Congress looking for speed in infrastructure spending
3 min readThe House Committee on Transportation and Infrastructure is looking for answers from the Department of Transportation about the speed of infrastructure spending.
“I remain concerned about the slow pace at which the Department is distributing Infrastructure Investment and Jobs Act funds,” said Committee Chair Rep. Sam Graves, R-Mo.
“Despite having received more than $364 billion since IIJA’s enactment, DOT has obligated a little more than half and outlaid only 27% of available funds.”
The statement was issued in conjunction with a committee hearing Thursday featuring testimony from DOT Secretary Pete Buttigieg.
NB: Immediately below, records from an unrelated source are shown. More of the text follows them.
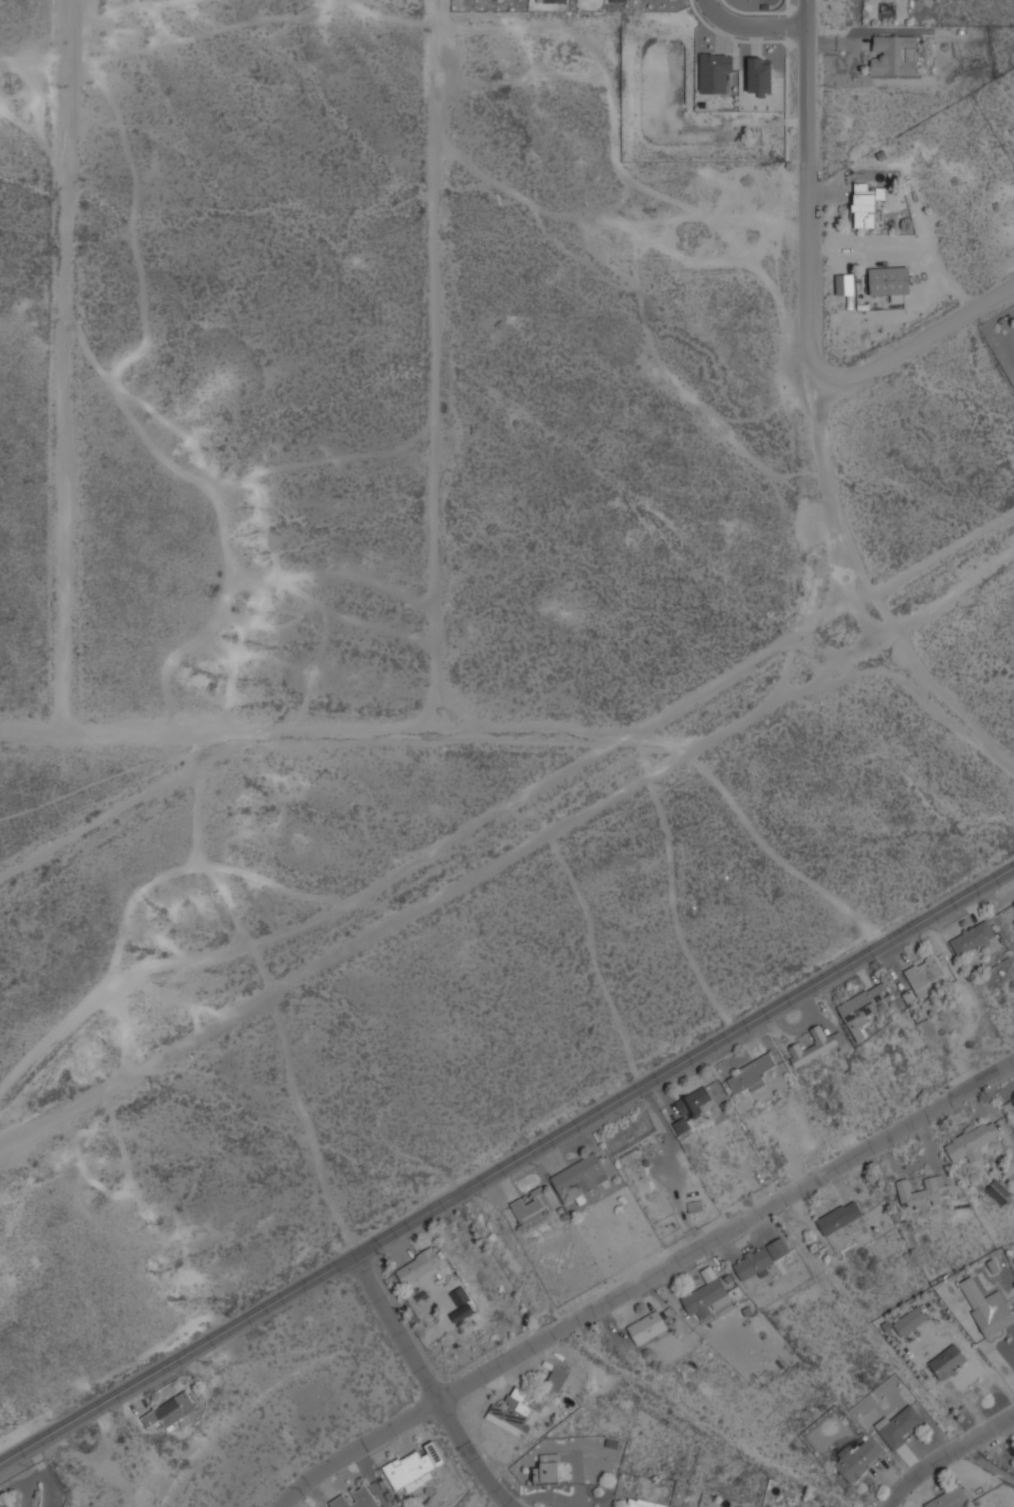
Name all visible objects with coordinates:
building: (495, 0)
building: (554, 0)
building: (619, 0)
road: (751, 26)
building: (894, 54)
building: (714, 70)
building: (760, 75)
building: (867, 204)
building: (890, 280)
road: (810, 332)
road: (914, 339)
road: (64, 365)
road: (434, 365)
road: (344, 731)
road: (126, 804)
road: (505, 856)
building: (1013, 902)
building: (1013, 920)
building: (973, 938)
building: (925, 974)
building: (863, 1007)
building: (816, 1044)
building: (751, 1074)
building: (695, 1101)
road: (316, 1122)
building: (681, 1125)
building: (972, 1141)
road: (506, 1165)
building: (580, 1177)
building: (999, 1190)
building: (921, 1193)
building: (695, 1205)
building: (533, 1208)
building: (840, 1216)
building: (762, 1258)
building: (419, 1265)
road: (645, 1277)
building: (707, 1294)
building: (460, 1296)
building: (987, 1306)
building: (462, 1312)
building: (910, 1320)
road: (396, 1327)
building: (648, 1327)
building: (948, 1357)
building: (556, 1379)
building: (171, 1411)
building: (512, 1411)
building: (901, 1425)
road: (470, 1456)
road: (947, 1456)
building: (858, 1458)
building: (413, 1467)
building: (550, 1468)
building: (949, 1498)
building: (356, 1499)
building: (644, 1503)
The Secretary’s interpretation of the math deviates from Graves’ numbers.
“We are more or less right in the middle of the five-year life of this authorization,” said Buttigieg. “By the most basic measure of funds flowing out, we made roughly half of the funding available.”
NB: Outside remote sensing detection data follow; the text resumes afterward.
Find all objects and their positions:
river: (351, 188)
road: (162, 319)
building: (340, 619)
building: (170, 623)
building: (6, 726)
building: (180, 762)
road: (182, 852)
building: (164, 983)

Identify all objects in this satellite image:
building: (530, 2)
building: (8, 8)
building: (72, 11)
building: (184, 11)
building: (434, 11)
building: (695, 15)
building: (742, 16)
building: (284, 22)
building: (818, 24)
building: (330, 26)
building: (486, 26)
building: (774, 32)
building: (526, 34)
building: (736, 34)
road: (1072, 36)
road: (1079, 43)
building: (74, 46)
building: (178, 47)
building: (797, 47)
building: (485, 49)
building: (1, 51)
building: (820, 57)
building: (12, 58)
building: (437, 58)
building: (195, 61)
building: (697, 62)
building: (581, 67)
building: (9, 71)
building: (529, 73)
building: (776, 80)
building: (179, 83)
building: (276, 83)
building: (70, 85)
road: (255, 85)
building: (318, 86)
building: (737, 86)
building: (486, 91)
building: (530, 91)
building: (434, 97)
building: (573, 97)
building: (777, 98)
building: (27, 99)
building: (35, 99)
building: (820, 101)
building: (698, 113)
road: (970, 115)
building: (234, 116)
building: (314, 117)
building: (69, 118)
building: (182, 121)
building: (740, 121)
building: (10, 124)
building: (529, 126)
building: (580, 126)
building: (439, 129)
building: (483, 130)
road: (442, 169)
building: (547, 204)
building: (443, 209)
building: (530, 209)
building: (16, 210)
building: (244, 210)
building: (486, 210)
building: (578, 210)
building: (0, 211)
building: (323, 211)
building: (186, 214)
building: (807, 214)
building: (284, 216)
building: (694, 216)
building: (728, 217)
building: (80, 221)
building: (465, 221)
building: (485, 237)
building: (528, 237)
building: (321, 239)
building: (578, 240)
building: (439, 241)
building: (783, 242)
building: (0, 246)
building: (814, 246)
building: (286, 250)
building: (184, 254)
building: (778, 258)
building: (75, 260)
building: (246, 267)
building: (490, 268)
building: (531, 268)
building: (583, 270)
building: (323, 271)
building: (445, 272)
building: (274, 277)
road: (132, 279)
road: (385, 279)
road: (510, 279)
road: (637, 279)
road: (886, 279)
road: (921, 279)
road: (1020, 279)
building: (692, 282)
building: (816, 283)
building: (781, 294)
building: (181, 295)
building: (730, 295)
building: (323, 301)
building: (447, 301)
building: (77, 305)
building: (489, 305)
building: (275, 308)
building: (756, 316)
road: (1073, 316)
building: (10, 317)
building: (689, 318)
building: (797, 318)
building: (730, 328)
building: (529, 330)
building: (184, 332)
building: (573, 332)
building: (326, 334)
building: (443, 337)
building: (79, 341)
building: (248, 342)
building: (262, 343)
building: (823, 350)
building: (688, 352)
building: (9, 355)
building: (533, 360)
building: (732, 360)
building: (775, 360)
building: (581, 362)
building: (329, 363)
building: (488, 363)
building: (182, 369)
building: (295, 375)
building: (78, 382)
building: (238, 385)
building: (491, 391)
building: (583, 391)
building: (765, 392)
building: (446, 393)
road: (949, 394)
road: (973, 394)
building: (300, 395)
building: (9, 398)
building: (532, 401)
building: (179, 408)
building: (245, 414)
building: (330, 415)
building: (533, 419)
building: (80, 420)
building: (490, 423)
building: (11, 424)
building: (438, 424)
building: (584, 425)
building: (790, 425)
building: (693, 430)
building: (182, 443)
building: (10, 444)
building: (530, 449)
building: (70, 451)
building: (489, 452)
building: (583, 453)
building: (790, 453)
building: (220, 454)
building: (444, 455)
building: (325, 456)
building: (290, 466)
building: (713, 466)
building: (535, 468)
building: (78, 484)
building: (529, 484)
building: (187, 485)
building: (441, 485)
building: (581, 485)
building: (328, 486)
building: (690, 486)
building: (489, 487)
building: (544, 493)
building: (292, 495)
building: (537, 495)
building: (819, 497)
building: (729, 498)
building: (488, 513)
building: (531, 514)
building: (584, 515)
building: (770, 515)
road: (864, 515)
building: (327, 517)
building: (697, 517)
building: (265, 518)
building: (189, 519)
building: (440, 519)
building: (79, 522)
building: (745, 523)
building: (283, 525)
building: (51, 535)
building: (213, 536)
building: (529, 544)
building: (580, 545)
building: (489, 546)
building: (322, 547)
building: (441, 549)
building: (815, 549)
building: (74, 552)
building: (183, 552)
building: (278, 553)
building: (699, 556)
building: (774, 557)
At the same time the secretary conceded that the process for tapping the funds could be simplified and laid out the agency’s plan to smooth the pain points.
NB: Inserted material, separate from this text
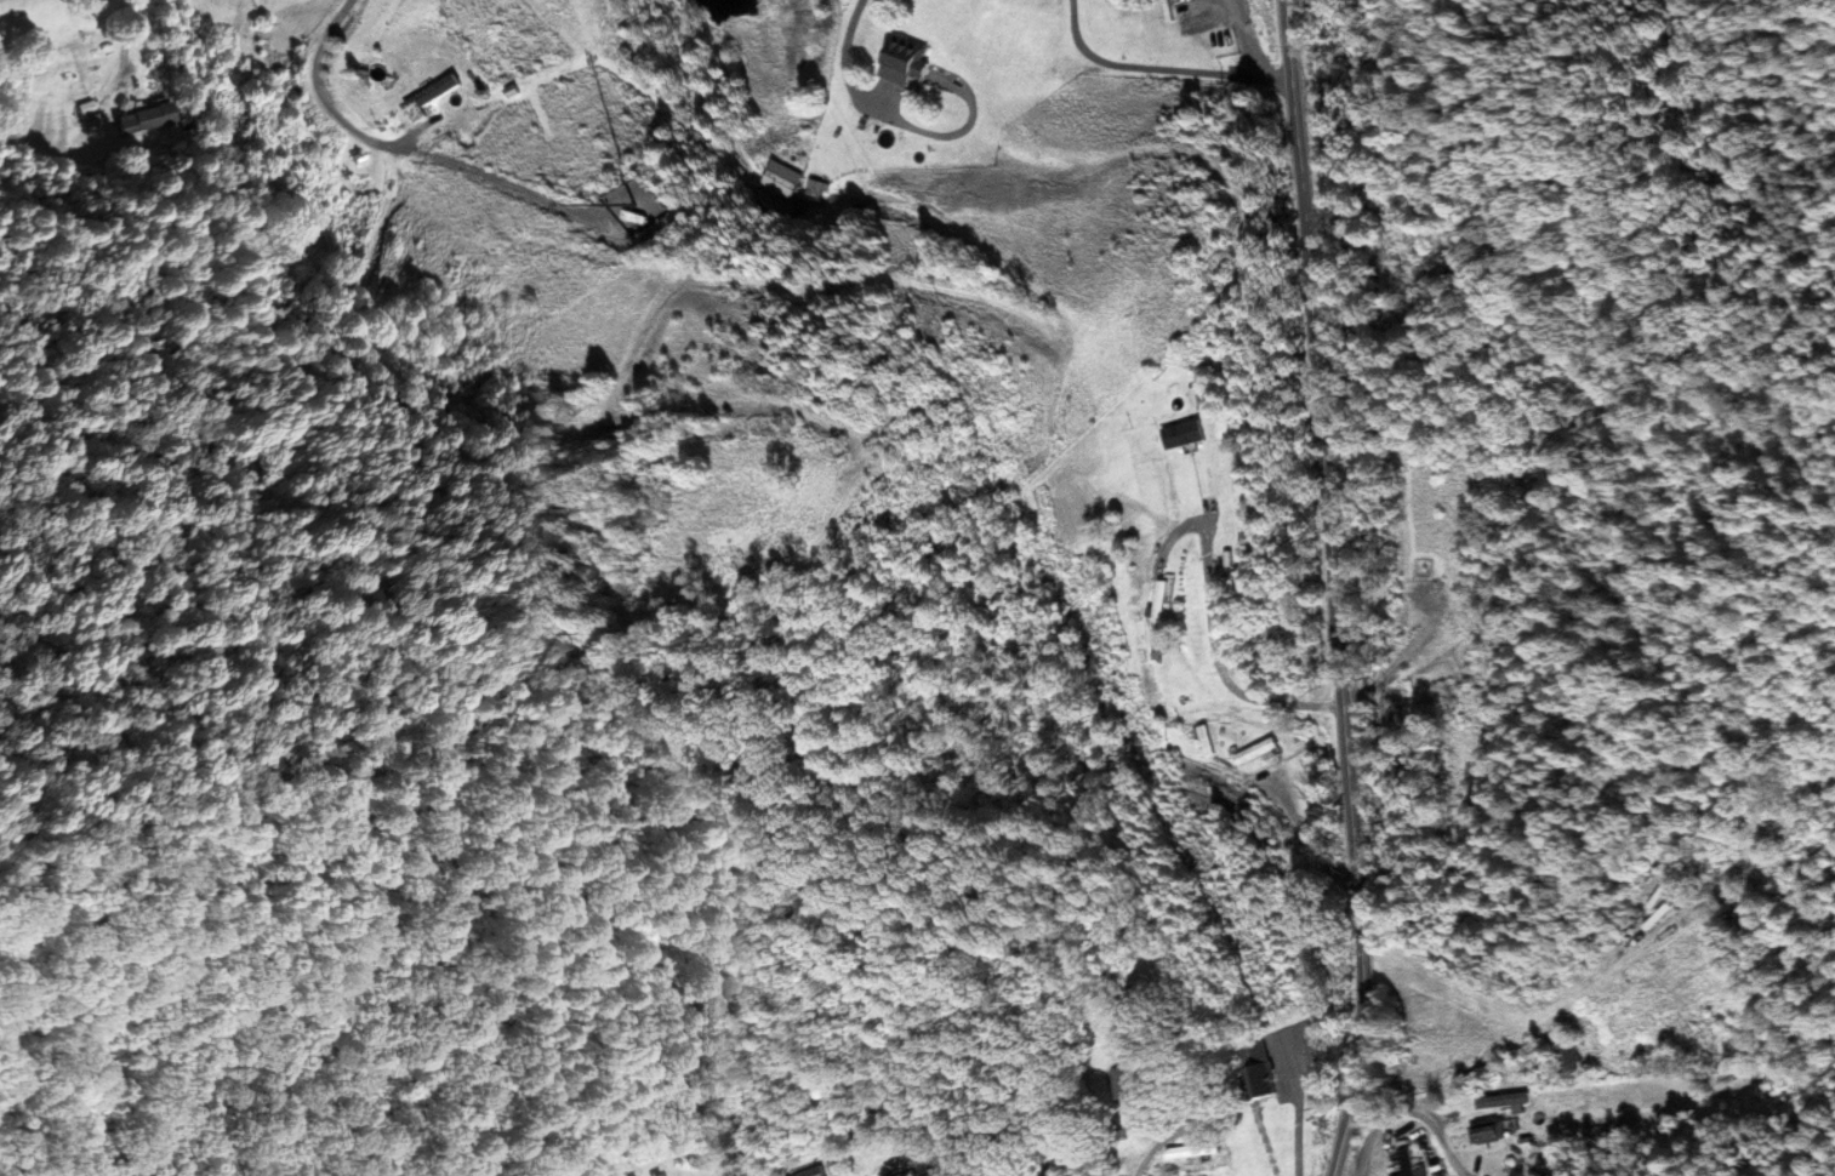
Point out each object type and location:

“We’ve undertaken a new level of technical assistance with our grant sponsors, because often it’s the first time that they’ve done a federal grant of this magnitude, especially the rural and tribal communities that we’ve been working with,” said Buttigieg.
“Even if the delay is coming from the state or the county or the city not yet being ready with something, we should take ownership of that. We should take responsibility for that, not just say, ‘it’s your problem. You fix it.'”
The complex relationship between the Highway Trust Fund and the electric vehicles that don’t pay into it via the federal gasoline tax was also explored.
Many states are already making their own
“I won’t claim to have a magic solution on the Highway Trust Fund,” said Buttigieg. “I think by the time of the 2026 vote on a future reauthorization, that question will really come to a head, and Congress will need to decide whether the user-pays principle is the future, or whether to continue turning to other sorts of funding to fund our roads.”
The DOT is also being asked to consider a novel approach for moving toll road revenue across state lines by setting up a toll credit exchange market. According to Rep. Chris Pappas, D-N.H., the provisions for establishing the market were part of the IIJA legislation.
“Federal law allows states like New Hampshire to use toll credits to cover local match requirements for federally funded projects,” said Pappas. “But since states could historically only use toll credits for projects within the state where credits were accrued, many states left extra toll credits on the table.”
The Congressman is proposing an exchange that would allow states to sell any excess credits to cover the match required for federally funded projects.
“We recognize the importance of the value of an innovative program like that,” said Buttigieg. “I can report to you that the Federal Highway Administration has made a lot of progress on that. As you know, anytime you stand up a novel program that leads to a lot of work that goes on in the background, which we’re working through.”
On Wednesday the DOT announced $1.8 billion in awards from the Rebuilding American Infrastructure with Sustainability and Equity discretionary grant program for 148 projects across the country.
“I’ll end by pointing out one other thing that the thousands of projects across the country and the 148 projects in this round have in common,” said Buttigieg. “Zero out of that number was invented or cooked up here at USDOT Headquarters in Navy Yard in Washington, D.C. Many of them are longstanding dreams that would have happened, except that they lacked Federal support.”